L’autonomia? Senza i Lep è una rapina

Tutti i pericoli derivanti dall’attuazione del secondo comma dell’articolo 116 della Costituzione, in tema di regionalismo differenziato, sono ben manifesti nelle parole di uno dei suoi maggiori e più autorevoli sostenitori, il professore Mario Bertolissi (“Corriere del Veneto”, 19 gennaio), componente del comitato per la fissazione dei livelli essenziali delle prestazioni (Lep) presieduto da Sabino Cassese: «Attuare l’articolo 116 della Costituzione non implica la definizione dei Lep, prevista da una autonoma disposizione che avrebbe dovuto essere realizzata quantomeno dal 2001. Se oggi si è inteso abbinare una disposizione a un’altra, bisogna sapere che i Lep, funzionali all’eguaglianza, sono preordinati all’equilibrio fra i territori. Ora, per realizzarli, potrebbero servire somme ingenti, il che ostacolerebbe l’obiettivo dell’autonomia, nel dissesto in cui versano le casse dello Stato».

In pratica, lo studioso riconosce che i Lep da assicurarsi in modo omogeneo su tutto il territorio nazionale avrebbero dovuto (il verbo non è casuale) essere fissati dal lontano 2001; che i Lep sono “funzionali all’eguaglianza” e “preordinati all’equilibrio fra i territori”; che per “realizzarli, potrebbero servire somme ingenti”, troppi per lo stato delle nostre disastrate finanze pubbliche. A questo punto emerge tutta l’assurdità della conclusione: si tralascino i Lep, giacché altrimenti l’autonomia non si farà mai, e si realizzi il regionalismo differenziato. Che, ovviamente non potrebbe che aumenterebbe i divari territoriali.

È vero che la previsione dei Lep (art. 117 , co. 2. lett. m) e il regionalismo differenziato (art. 116, co. 2) sono disposizioni diverse ma non per questo prive di collegamento. Il collegamento è la trama repubblicana. C’è un prius e un posterius: come facciamo a dare più poteri alle Regioni se non le abbiamo prima messe in condizione di dimostrare quali sono le migliori in ciascuna delle “politiche”? Ciò presuppone non solo la determinazione, ma anche l’effettivo finanziamento dei Lep, vale a dire dei diritti fondamentali civili e sociali, quantomeno nelle materie (concorrenti) che si intende devolvere alle Regioni. C’è una differenza concettuale enorme tra una previsione costituzionale doverosa, inerente all’eguaglianza giuridica dei cittadini che non è realizzata – quella relativa ai Lep – in violazione delle chiare prescrizioni costituzionali, e la mancata attivazione di una facoltà di devolvere ulteriori competenze legislative alle Regioni. Il regionalismo differenziato non va demonizzato, ma presuppone materie perequate per non essere rapina. Soltanto a parità di opportunità si potrebbe affermare che alcune Regioni meritano ulteriori competenze perché riconosciute eccellenti, i target di riferimento, e fare da sprone alle altre. Oggi la mancata perequazione e fissazione dei “costi standard” sfavorisce, e di molto, il Sud.
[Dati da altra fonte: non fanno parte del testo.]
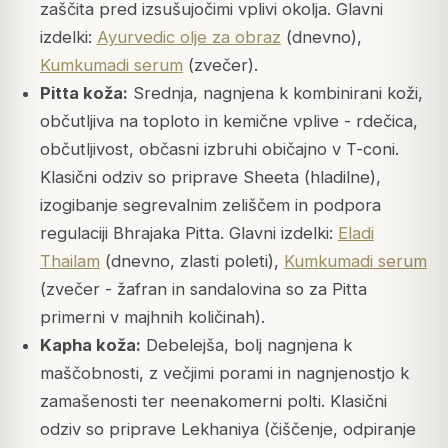
zaščita pred izsušujočimi vplivi okolja. Glavni
izdelki:
Ayurvedic olje za obraz
(dnevno),
Kumkumadi serum
(zvečer).
Pitta koža:
Srednja, nagnjena k kombinirani koži,
občutljiva na toploto in kemične vplive - rdečica,
občutljivost, občasni izbruhi običajno v T-coni.
Klasični odziv so priprave Sheeta (hladilne),
izogibanje segrevalnim zeliščem in podpora
regulaciji Bhrajaka Pitta. Glavni izdelki:
Eladi
Thailam
(dnevno, zlasti poleti),
Kumkumadi serum
(zvečer - žafran in sandalovina so za Pitta
primerni v majhnih količinah).
Kapha koža:
Debelejša, bolj nagnjena k
maščobnosti, z večjimi porami in nagnjenostjo k
zamašenosti ter neenakomerni polti. Klasični
odziv so priprave Lekhaniya (čiščenje, odpiranje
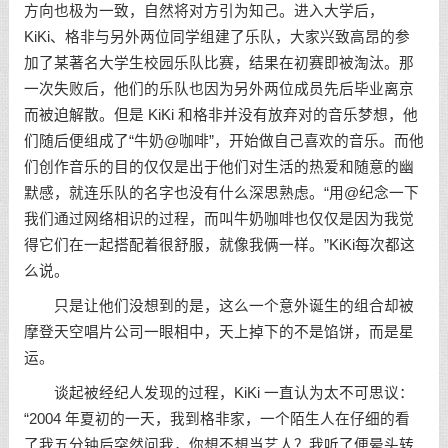
方向也极为一致，自然将对方引为知己。进入大学后，
KiKi、格非与另外两位同学组建了乐队，大家兴致高昂的参
加了某著名大学生校园乐队比赛，结果在初赛即被淘汰。那
一次失败后，他们的乐队也因为另外两位成员先后毕业离京
而被迫解散。但是 KiKi 和格非并没有放弃对的音乐梦想，他
们随后便组成了“牛奶@咖啡”，开始做自己喜欢的音乐。而他
们创作音乐的目的仅仅是出于他们对生活的热爱和随意的幽
默感，就连乐队的名字也没有什么深思熟虑。“用@纪念一下
我们通过网络相识的过程，而叫牛奶咖啡也仅仅是因为我觉
得它们在一起搭配着很舒服，就像我俩一样。”KiKi每次都这
么说。
只是让他们没想到的是，这么一个意外诞生的组合却被
摩登天空唱片公司一眼相中，天上掉下的不是馅饼，而是星
运。
谈起被经纪人发现的过程，KiKi 一直认为太不可思议：
“2004 年夏初的一天，我到格非家，一个陌生人在仔细的看
了我五分钟后突然问我，你想不想当艺人？我听了便晕头转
Da qui la follia di una richiesta di attivazione delle intese in tutte le materie devolvibili senza aver dato alcuna dimostrazione di maggiore efficienza. Attualmente soltanto la sanità è perequata, sia pure con il peso di alcuni parametri distorti utilizzati in passato. Per il resto solo singole porzioni di altre materie, come gli asili nido comunali (superando i famosi “zero al Sud”) e il trasporto scolastico dei disabili lo sono, e comunque a regime entro qualche anno. Il resto, la massima parte, è da fare. Il regionalismo differenziato oggi non è altro che una fuga in avanti di Regioni in declino in un Paese in declino secondo una logica da “si salvi chi può”. L’intento è strappare pezzi di bilancio pubblico riducendo le garanzie per la sostenibilità del debito e l’effettività dei diritti fondamentali a tutti gli italiani. Un disegno pericoloso, apertamente ostile all’unità nazionale.